Segment Start: Selected extract

Embracing Nature: An Atheist’s Path to Solace and Sacredness – KASHA Forum 2024/11/17
The Unsettled Settler By Don Gayton
I am working on a book manuscript, entitled Settler Stories. The book’s initial premise was this: Indigenous peoples around the world use story as a means to connect with their local nature and ecosystems, but we Settlers do not have equivalent stories. So I began an attempt to write some, but soon veered off into the complex realm of the sacred.
My religious upbringing was minimal. I grew up in southern California; my folks were very moral persons, but didn’t go to church. The one time they took my sister and I to a church service, we both started giggling uncontrollably and were promptly escorted out. The closest I came to conventional religion was in grade school, where once a week we students were picked up and given an hour of religious instruction, “not on public school grounds.” My instructor was a young, carefree woman who drove a convertible. We would proceed to a nearby ice cream shop, order double-scoop cones, and then drive around the suburban neighborhood while she spoke blithely about saints and disciples. I think that experience may have contaminated my approach to religion but in a good way.

Segment End: Selected extract

__Requirement__: Copy out the full passage on settler stories and the sacred word for word, from its title line to its final sentence.

Segment Start: Dataset content

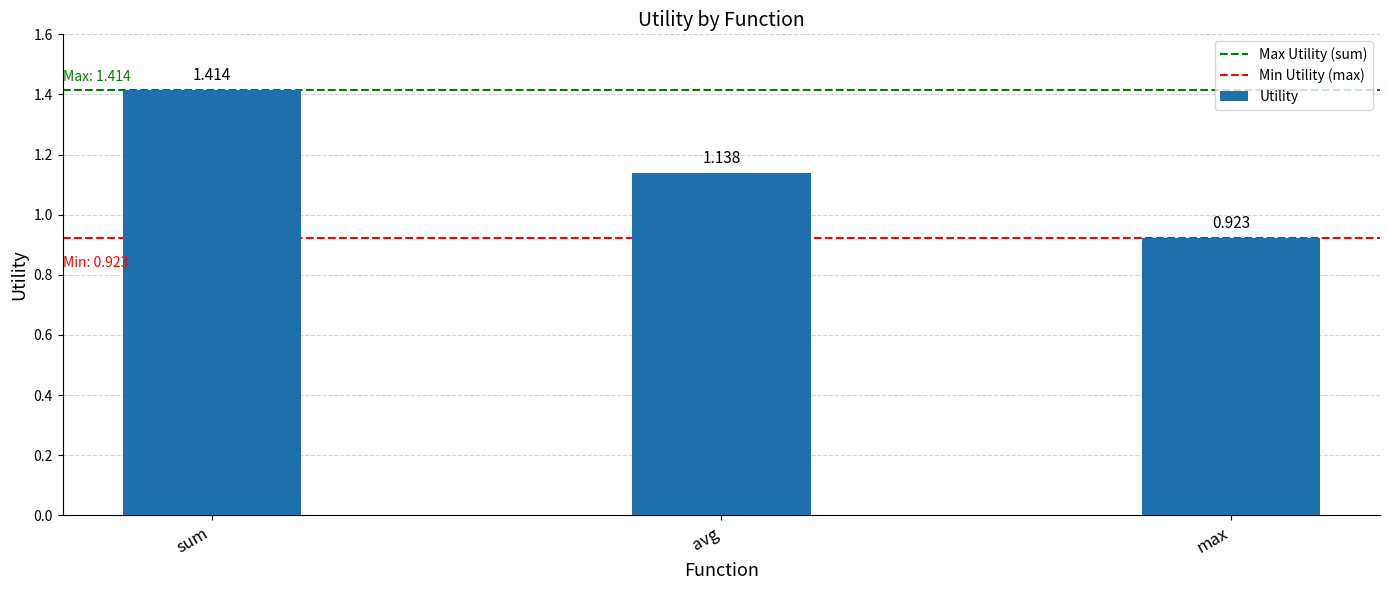

What is the label of the 3rd bar from the right?

sum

Segment End: Dataset content

__Response for this exercise__:
Embracing Nature: An Atheist’s Path to Solace and Sacredness – KASHA Forum 2024/11/17
The Unsettled Settler By Don Gayton
I am working on a book manuscript, entitled Settler Stories. The book’s initial premise was this: Indigenous peoples around the world use story as a means to connect with their local nature and ecosystems, but we Settlers do not have equivalent stories. So I began an attempt to write some, but soon veered off into the complex realm of the sacred.
My religious upbringing was minimal. I grew up in southern California; my folks were very moral persons, but didn’t go to church. The one time they took my sister and I to a church service, we both started giggling uncontrollably and were promptly escorted out. The closest I came to conventional religion was in grade school, where once a week we students were picked up and given an hour of religious instruction, “not on public school grounds.” My instructor was a young, carefree woman who drove a convertible. We would proceed to a nearby ice cream shop, order double-scoop cones, and then drive around the suburban neighborhood while she spoke blithely about saints and disciples. I think that experience may have contaminated my approach to religion but in a good way.